Starting in v0.16.0, Pineapple has implemented the ability to pull source a custom transpiler function for running your code. While this is not necessary for most projects (Pineapple should be able to run TypeScript and React out of the box), it might be necessary if your project uses numerous plugins, or belongs to Svelte / similar.

By tagging a function with @pineapple_transpile, you can define a transpiler for a given glob of files.

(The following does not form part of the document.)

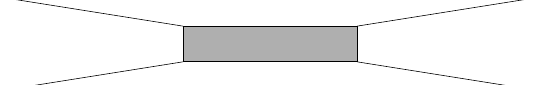
Figure 7: The peripheral direction relation embedding space [49], dropping a line from each corner of a rectangle toward the rest of the space at an arbitrary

A simple example is the following:

/**
* Transpiles Flow files to JavaScript, the weakness of this implementation is that it doesn't support
* bundling, so it doesn't work with other flow files. It would be better to use the esbuild flow plugin.
* Pineapple expects all transpilation functions to export a bundle.
* @pineapple_transpile ['*.flow.js']
* @param {string} file
* @param {string} recommended
*/
export async function transpileFlow (file, recommended) {
const output = flowRemoveTypes(await fs.readFile(file, { encoding: 'utf-8' }))
const map = output.generateMap()
map.sources = [file]
await fs.writeFile(
recommended,
`${output.toString()}\n//# sourceMappingURL=data:application/json;base64,${Buffer.from(JSON.stringify(map)).toString('base64')}`
)
return recommended
}

You can now chain Pineapple to Babel, ESBuild, Rollup, or any other build system to allow you to build and transpile your files for testing.

The function receives two arguments, the first being the file that needs transpiled, and the second being a recommended file to output to. You can ignore the second argument and return any path that you'd like.

It is expected that your transpiler function handles any necessary bundling.